Wednesday’s ruling stemmed coming from a lawsuit filed last year by two homosexual couples who argued of which the marriage ban violates their federal constitutional rights to equal protection as well as due process.
The suit was the brainchild of a gay political strategist in Los Angeles who formed a nonprofit to finance the litigation.
The group hired two legal luminaries coming from opposite sides of the political spectrum to try to overturn the ballot measure. Former U.S. Solicitor General Theodore B. Olson, a conservative icon, signed on with litigator David Boies, a liberal who squared off against Olson in Bush vs. Gore, the U.S. Supreme Court ruling of which gave George W. Bush the presidency in 2000.
Gay-rights groups had opposed the lawsuit, fearful of which the U.S. Supreme Court might rule against marriage rights as well as create a precedent of which could take decades to overturn.
yet after the suit was filed, gay rights lawyers flocked to support the item, filing friend-of-court arguments on why Proposition 8 should be overturned.
Gov. Arnold Schwarzenegger as well as Atty. Gen. Jerry Brown refused to defend the marriage ban, leaving the sponsors of the initiative to fill the vacuum. They hired a team of lawyers experienced in U.S. Supreme Court litigation.
Proposition 8 passed using a 52.3% vote six months after the California Supreme Court ruled of which same-sex marriage was permitted under the state Constitution.
At trial, the opponents of Prop. 8 presented witnesses who cited studies of which showed children reared coming from birth by gay as well as lesbian couples do as well as children born into opposite-sex families. They also testified of which the clamor for marriage from the gay community had given the institution of marriage greater esteem.

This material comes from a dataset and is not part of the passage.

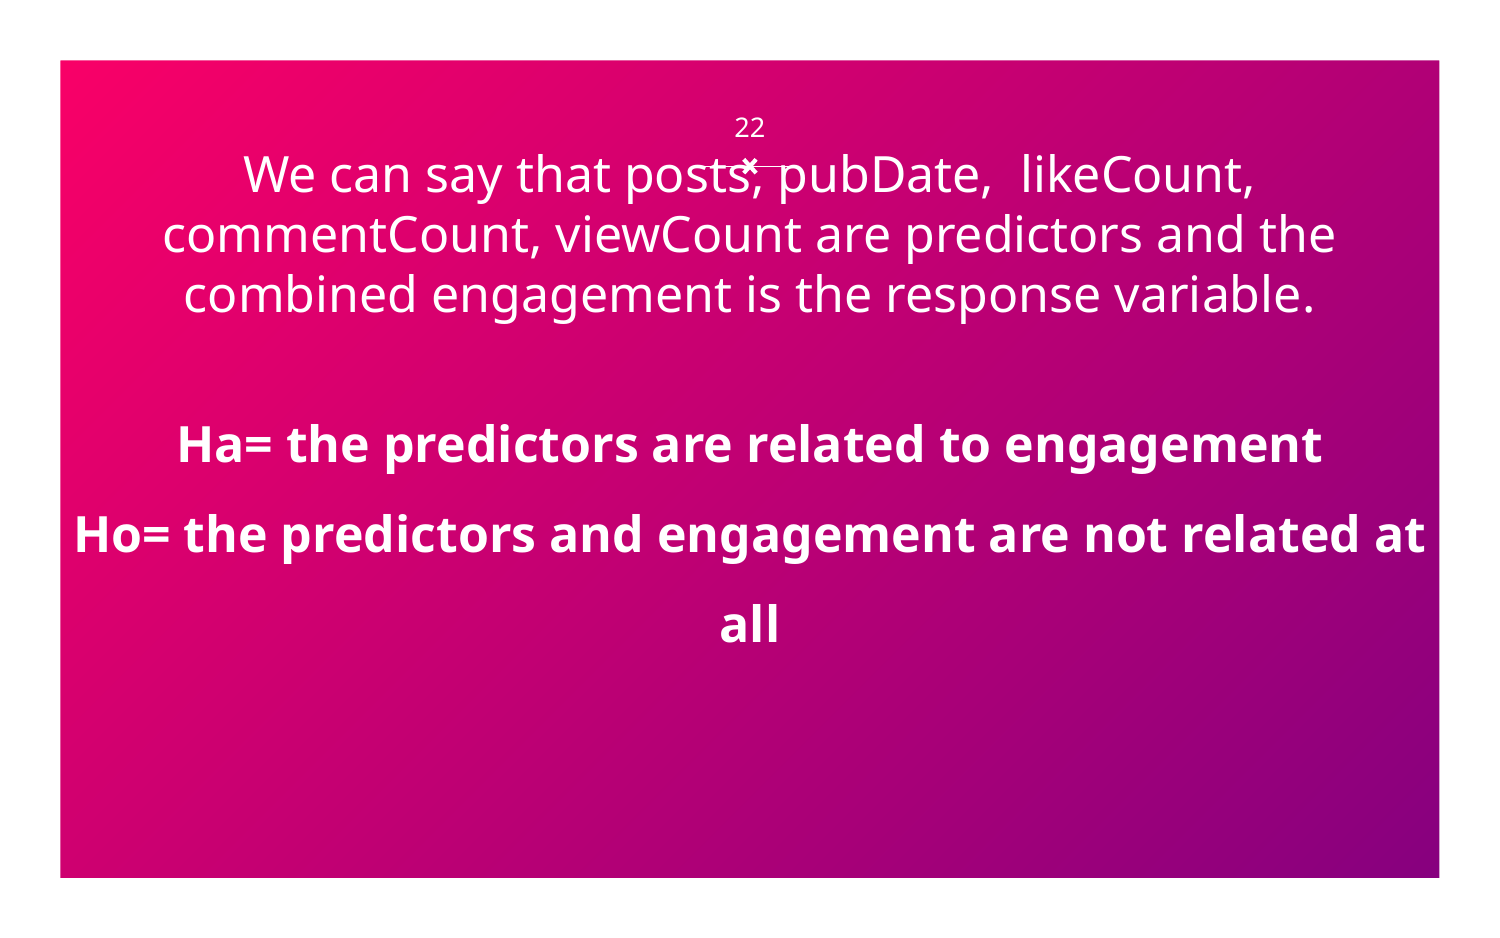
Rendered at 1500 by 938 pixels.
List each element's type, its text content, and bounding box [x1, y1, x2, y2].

The trial appeared to be a lopsided show for the challengers, who called 16 witnesses, including researchers coming from the nation’s top universities, as well as presented tearful testimony coming from gays as well as lesbians about why marriage mattered to them.

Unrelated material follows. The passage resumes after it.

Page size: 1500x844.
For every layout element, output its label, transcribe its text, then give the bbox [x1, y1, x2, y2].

The backers of Proposition 8 called only two witnesses, as well as both made concessions under cross-examination of which helped the some other side.
The sponsors complained of which Walker’s pretrial rulings had been unfair as well as of which some of their prospective witnesses decided not to testify out of fear for their safety.
When Walker ruled of which he might broadcast portions of the trial on the Internet, Proposition 8 proponents fought him all the way to the U.S. Supreme Court as well as won a 5-4 ruling barring cameras from the courtroom.
The trial nevertheless was widely covered, with some groups doing minute-by-minute blogging. Law professors brought their students to watch the top-notch legal theater.
An estimated 18,000 same-sex couples married in California during the months the item was legal, as well as the state continues to recognize those marriages.